19 October 2010
Got to have a map
For designers, the cartographic viewpoint can be a literal need
There is a vivid phrase in the Nobel prize citation for Mario Vargas Llosa: ‘the cartography of structures of power’, writes Sally Jeffery. I don’t know
if it originates with Vargas Llosa or the Nobel committee. However, for the kind of people who become designers the cartographic viewpoint can be a literal need. Annie Proulx’s The Shipping News had me scrabbling back and forth through the pages trying to get the hang of the location, until I got out the atlas and identified a bit of Newfoundland coastline that seemed to match her flask-shaped bay. The location may be fictional, but it didn’t matter.
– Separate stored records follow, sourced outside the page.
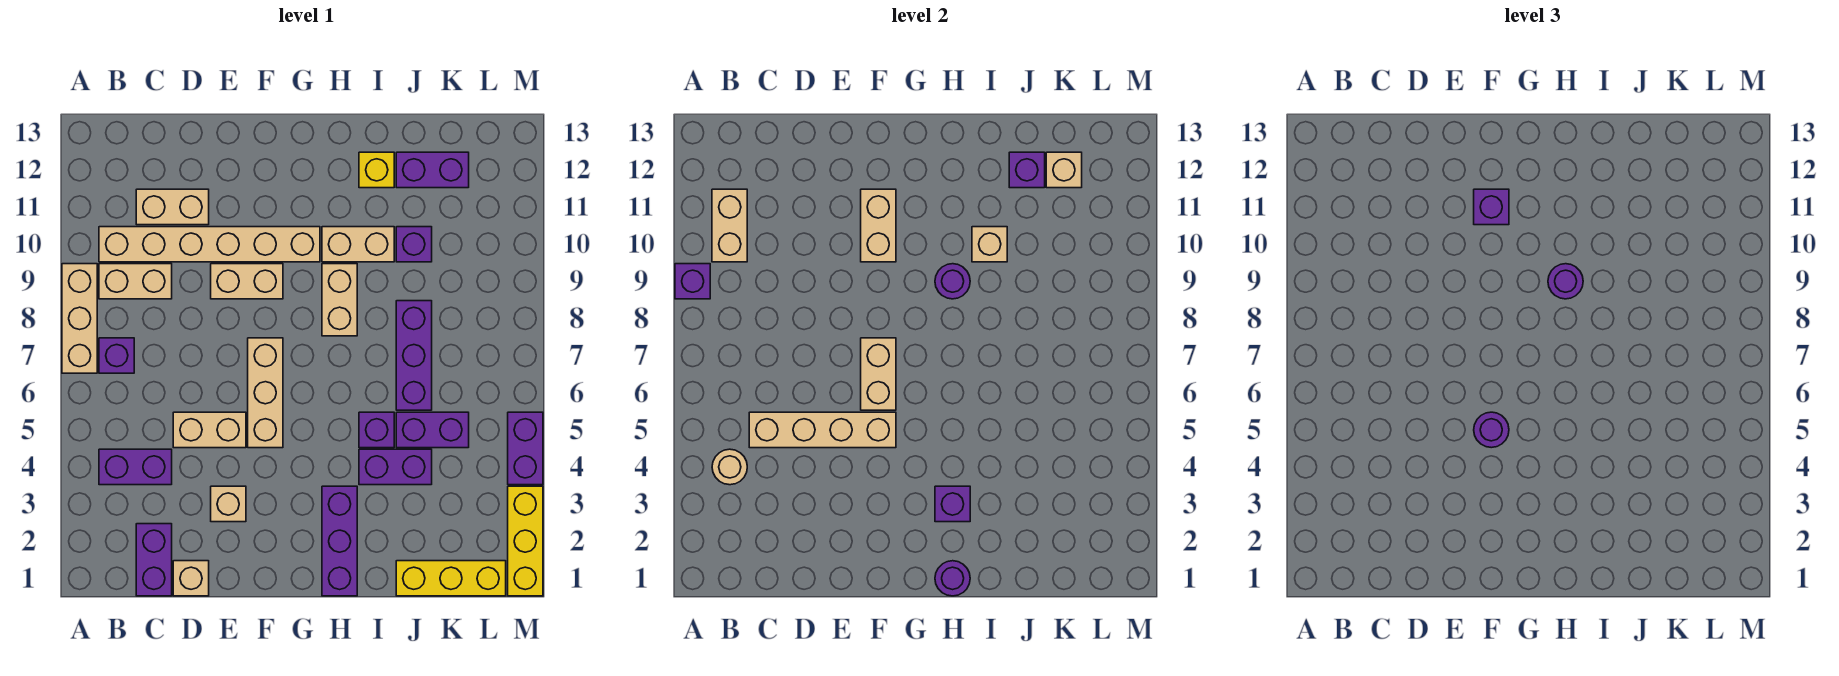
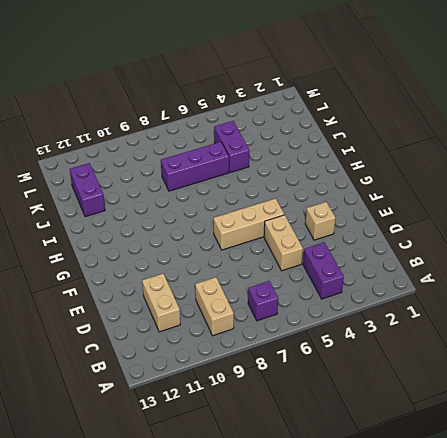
none -> tan 1x3 brick [62,264,97,373]
none -> tan 1x6 brick [99,227,320,262]
none -> purple 1x2 brick [136,524,172,596]
none -> tan 1x1 brick [173,561,209,596]

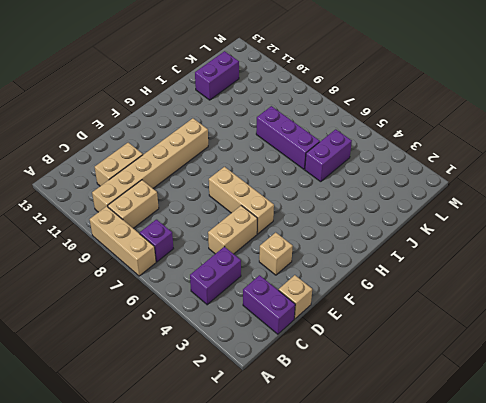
none -> tan 1x2 brick [211,264,283,299]
none -> purple 1x3 brick [322,486,357,596]
none -> tan 1x2 brick [322,264,357,336]
none -> tan 1x2 brick [322,227,394,262]

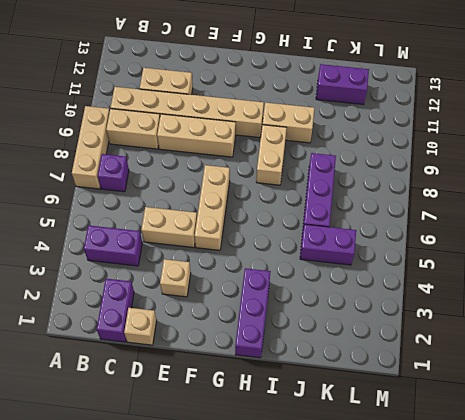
tan 1x3 brick [157,114,236,157] -> tan 1x2 brick [211,264,283,299]
none -> purple 1x2 brick [359,449,432,485]
none -> purple 1x1 brick [359,412,394,448]
none -> yellow 1x1 brick [359,152,394,188]
none -> yellow 1x3 brick [396,561,506,596]

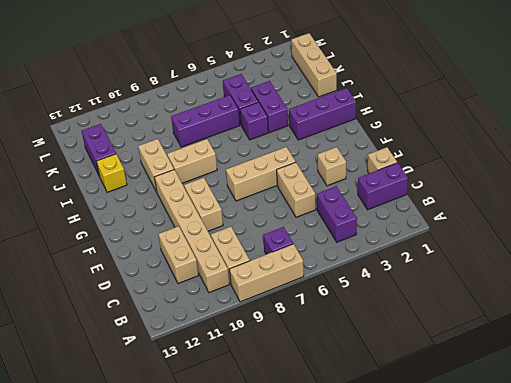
tan 1x3 brick [291,33,337,97] -> yellow 1x3 brick [396,561,506,596]
none -> purple 1x1 brick [396,227,432,262]
none -> yellow 1x3 brick [508,486,543,596]
none -> purple 1x2 brick [508,412,543,485]
none -> purple 1x1 brick [675,264,710,299]

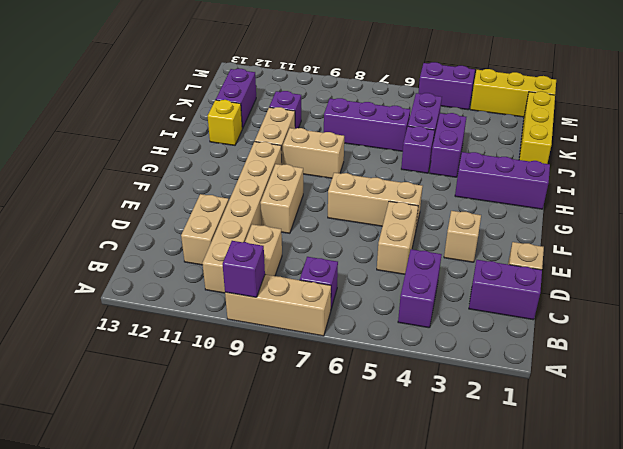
none -> tan 1x1 round brick [712,449,747,485]
none -> tan 1x2 brick [712,189,747,262]
none -> tan 1x4 brick [749,412,896,448]
none -> tan 1x2 brick [861,338,896,410]

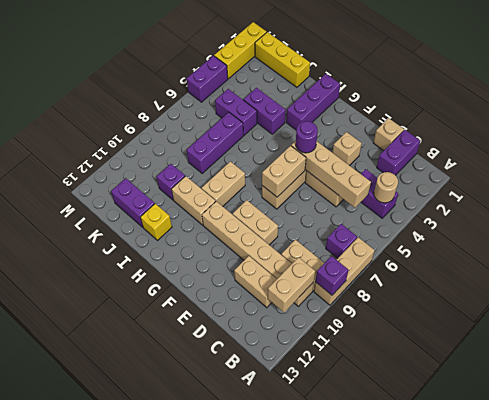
none -> purple 1x1 brick [359,412,394,448]
none -> tan 1x2 brick [861,189,896,262]
none -> purple 1x1 round brick [935,561,970,596]
none -> purple 1x1 brick [935,486,970,522]

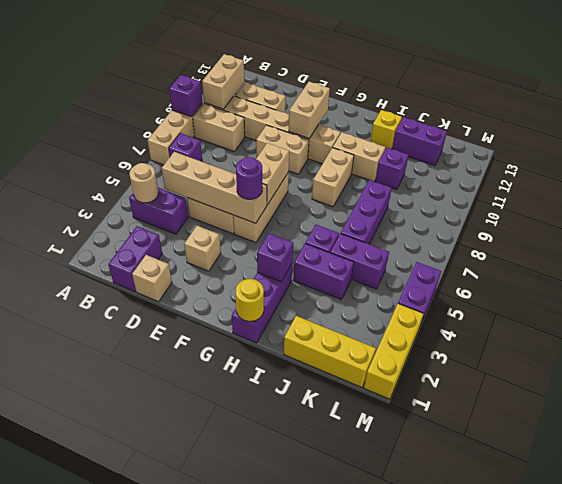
yellow 1x1 round brick [236,279,264,321] -> purple 1x1 round brick [935,561,970,596]
none -> purple 1x1 round brick [935,264,970,299]
none -> tan 1x1 brick [972,227,1007,262]
none -> purple 1x1 brick [1009,152,1045,188]
none -> tan 1x1 brick [1046,152,1082,188]

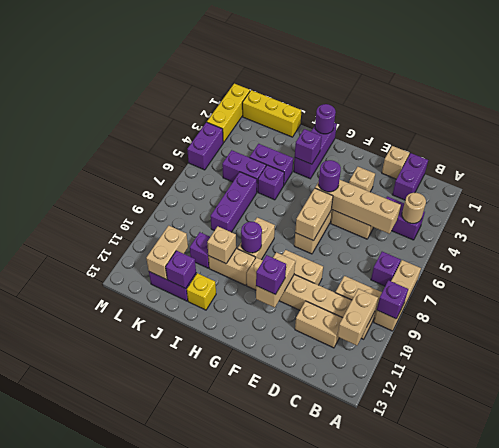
tan 1x2 brick [146,226,188,280] -> tan 1x1 brick [1046,152,1082,188]
none -> purple 1x1 round brick [1548,264,1583,299]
Books for children often have maps, and some remain in the mind’s eye permanently. Locations in grown-up books are seldom mapped. The ability to comprehend a linear textual description is a badge of intellectual maturity, I suppose. Here, from the bookshelf of this infantile graphist, are some maps of more or less fictional places.
Top: Swallows and Amazons by Arthur Ransome: part of jacket map by Steven Spurrier.
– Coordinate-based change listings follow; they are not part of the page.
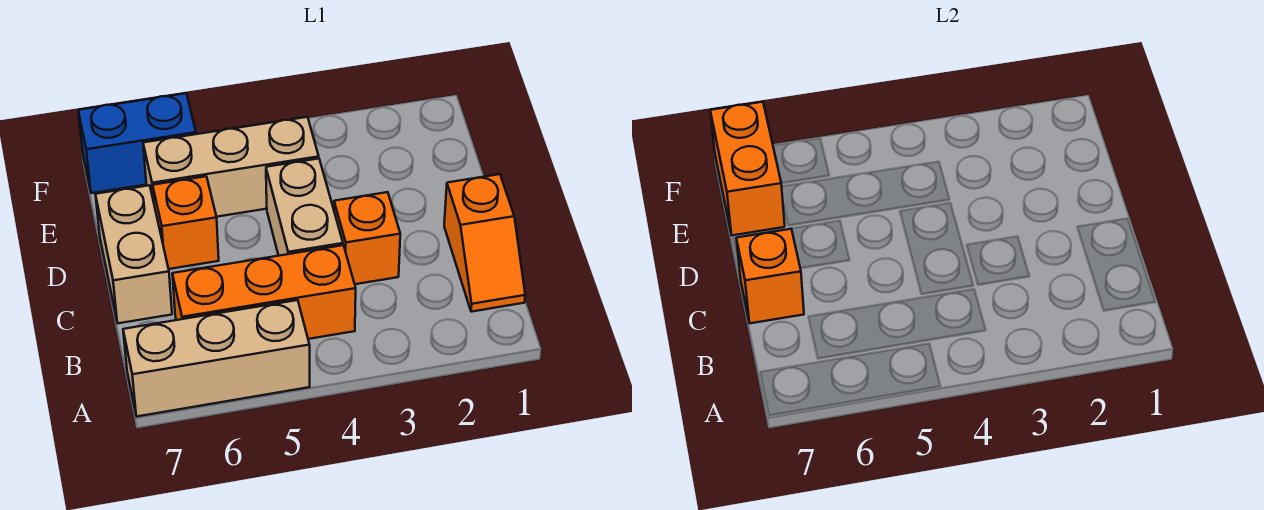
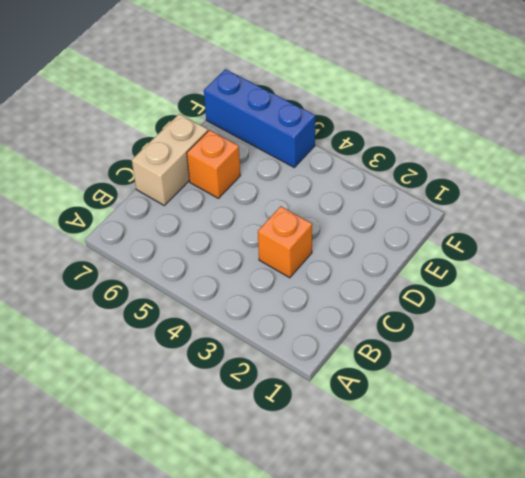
blue 1x3 brick [204,69,315,167] -> blue 1x2 brick [78,93,196,193]
none -> tan 1x3 brick [123,300,310,416]
none -> orange 1x2 slope [444,174,525,312]

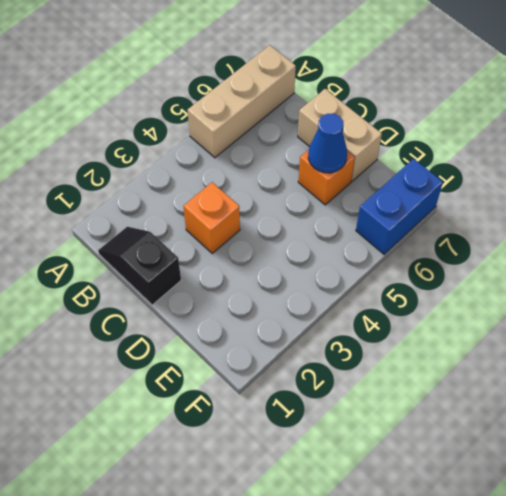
black 1x2 slope [98,227,181,305] -> orange 1x2 slope [444,174,525,312]
blue 1x1 cone [308,114,347,173] -> none
none -> orange 1x3 brick [172,245,356,339]
none -> tan 1x2 brick [266,159,343,256]

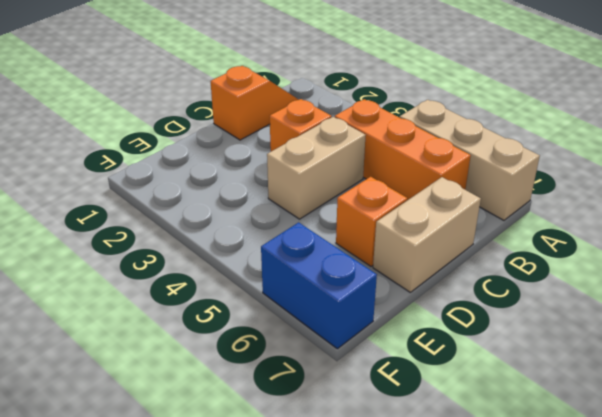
none -> tan 1x3 brick [143,117,319,217]
none -> orange 1x1 brick [736,229,804,323]

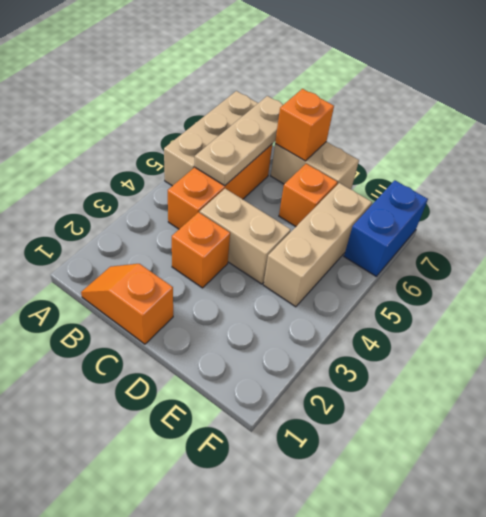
tan 1x3 plate [195,96,283,186] -> none
none -> orange 1x2 brick [710,102,785,235]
Above: Milly-Molly-Mandy Stories by Joyce Lankester Brisley: map by the author (coloured by another hand).
Below: Stars of Fortune by Cynthia Harnett: the author’s map of sixteenth-century logistics on the endpapers.
Above: Ruth Robbins maps Ursula Le Guin’s imagined world in The Wizard of Earthsea.
Below: From an atlas published in the 1920s. Not exactly fictional, but great sweeps of conjecture.